[Page images and extracted text]
◆ ◆ ◆

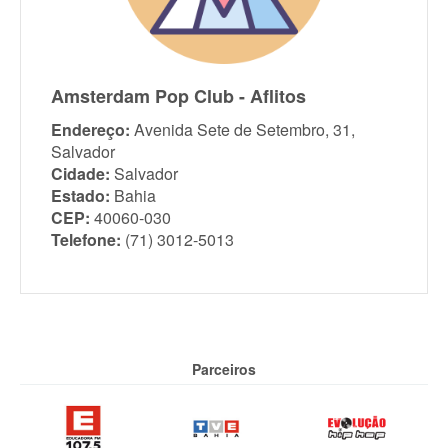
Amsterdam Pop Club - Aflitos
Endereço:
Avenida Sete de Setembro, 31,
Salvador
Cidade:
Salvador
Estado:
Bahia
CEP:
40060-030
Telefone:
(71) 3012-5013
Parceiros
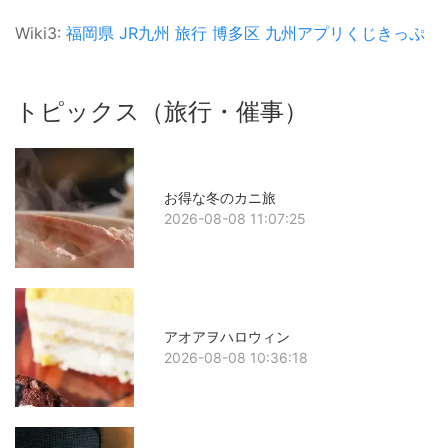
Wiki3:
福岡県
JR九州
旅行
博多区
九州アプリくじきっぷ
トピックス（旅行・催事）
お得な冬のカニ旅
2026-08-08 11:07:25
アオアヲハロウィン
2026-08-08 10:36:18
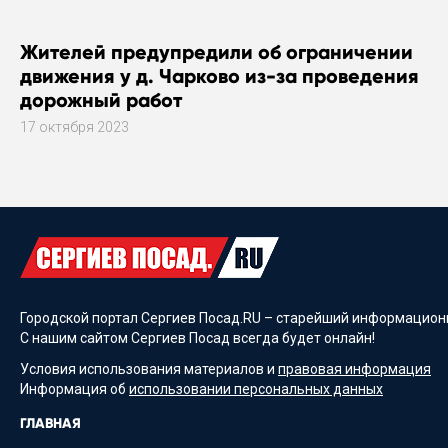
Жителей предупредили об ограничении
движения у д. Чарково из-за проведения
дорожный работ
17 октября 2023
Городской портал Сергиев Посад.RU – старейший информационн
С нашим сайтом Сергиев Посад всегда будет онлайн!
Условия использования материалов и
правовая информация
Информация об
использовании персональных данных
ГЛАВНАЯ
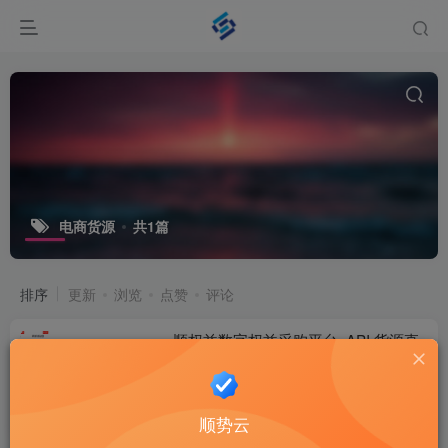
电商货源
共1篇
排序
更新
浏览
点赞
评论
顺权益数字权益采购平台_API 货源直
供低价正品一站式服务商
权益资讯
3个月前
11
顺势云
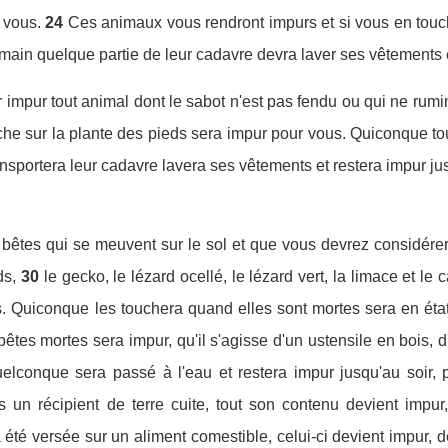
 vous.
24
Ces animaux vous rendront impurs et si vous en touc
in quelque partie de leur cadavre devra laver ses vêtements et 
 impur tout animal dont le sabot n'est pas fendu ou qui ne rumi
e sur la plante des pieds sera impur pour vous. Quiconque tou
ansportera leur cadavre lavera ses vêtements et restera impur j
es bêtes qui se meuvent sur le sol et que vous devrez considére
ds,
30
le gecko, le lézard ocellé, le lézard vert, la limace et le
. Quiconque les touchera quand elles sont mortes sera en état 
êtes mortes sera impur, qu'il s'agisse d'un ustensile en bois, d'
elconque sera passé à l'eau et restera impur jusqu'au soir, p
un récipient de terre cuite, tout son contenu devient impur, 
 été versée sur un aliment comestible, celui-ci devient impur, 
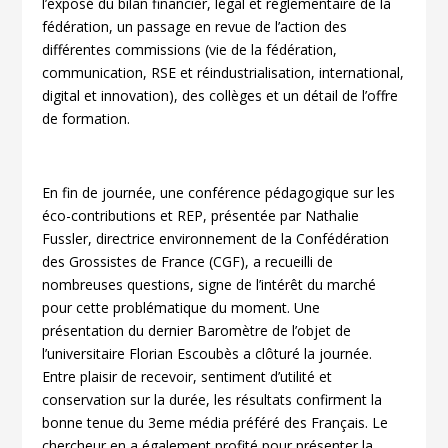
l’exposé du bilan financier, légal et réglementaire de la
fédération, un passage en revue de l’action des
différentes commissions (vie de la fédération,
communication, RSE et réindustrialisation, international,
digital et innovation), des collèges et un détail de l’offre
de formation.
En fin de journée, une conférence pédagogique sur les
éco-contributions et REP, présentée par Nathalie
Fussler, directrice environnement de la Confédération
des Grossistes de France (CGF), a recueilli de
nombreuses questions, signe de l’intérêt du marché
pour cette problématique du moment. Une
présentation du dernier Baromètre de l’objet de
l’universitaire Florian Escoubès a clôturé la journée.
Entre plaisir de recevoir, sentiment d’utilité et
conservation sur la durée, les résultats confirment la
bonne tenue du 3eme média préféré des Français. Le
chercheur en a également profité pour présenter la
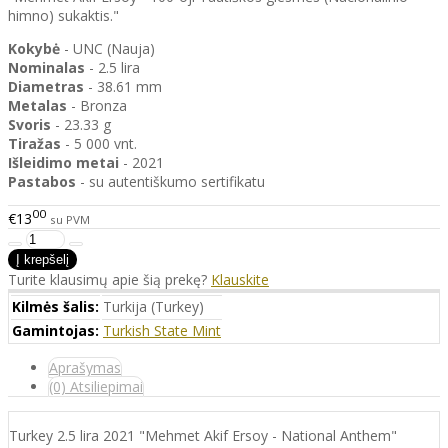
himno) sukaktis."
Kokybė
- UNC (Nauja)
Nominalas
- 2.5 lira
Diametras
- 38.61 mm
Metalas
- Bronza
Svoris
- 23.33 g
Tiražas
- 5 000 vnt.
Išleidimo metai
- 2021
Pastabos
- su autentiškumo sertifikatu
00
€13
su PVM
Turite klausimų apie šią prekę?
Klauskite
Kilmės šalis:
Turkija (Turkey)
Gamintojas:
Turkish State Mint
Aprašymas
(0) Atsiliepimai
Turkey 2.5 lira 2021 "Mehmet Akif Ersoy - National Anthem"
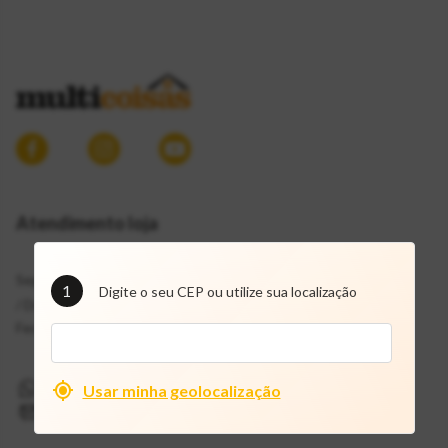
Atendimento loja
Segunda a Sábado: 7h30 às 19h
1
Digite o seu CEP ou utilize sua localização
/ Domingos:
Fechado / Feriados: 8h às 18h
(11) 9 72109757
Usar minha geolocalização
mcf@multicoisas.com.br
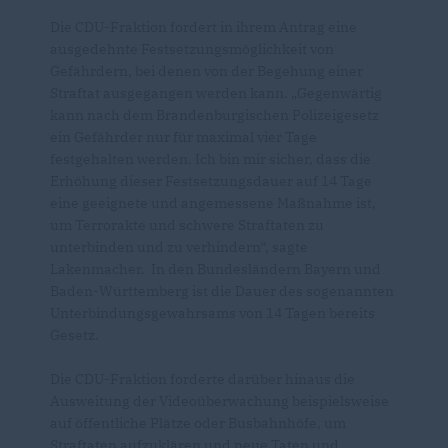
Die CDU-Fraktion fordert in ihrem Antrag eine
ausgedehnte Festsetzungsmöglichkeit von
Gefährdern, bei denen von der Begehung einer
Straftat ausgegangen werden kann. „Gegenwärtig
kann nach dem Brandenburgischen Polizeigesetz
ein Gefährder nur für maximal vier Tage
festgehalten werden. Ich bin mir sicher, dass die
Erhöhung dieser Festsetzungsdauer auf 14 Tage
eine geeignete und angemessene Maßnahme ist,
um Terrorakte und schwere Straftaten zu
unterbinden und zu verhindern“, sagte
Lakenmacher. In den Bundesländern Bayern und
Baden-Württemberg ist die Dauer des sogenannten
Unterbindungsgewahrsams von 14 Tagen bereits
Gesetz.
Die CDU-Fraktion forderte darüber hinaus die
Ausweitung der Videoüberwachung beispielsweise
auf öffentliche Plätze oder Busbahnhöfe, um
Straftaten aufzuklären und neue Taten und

◆ ◆ ◆

◆ **Exercise details**: Please list each line in the rows above that contains the string "tout", treating case as significant.

◆ **Response to the exercise**:
 impur tout animal dont le sabot n'est pas fendu ou qui ne rumi
un récipient de terre cuite, tout son contenu devient impur, 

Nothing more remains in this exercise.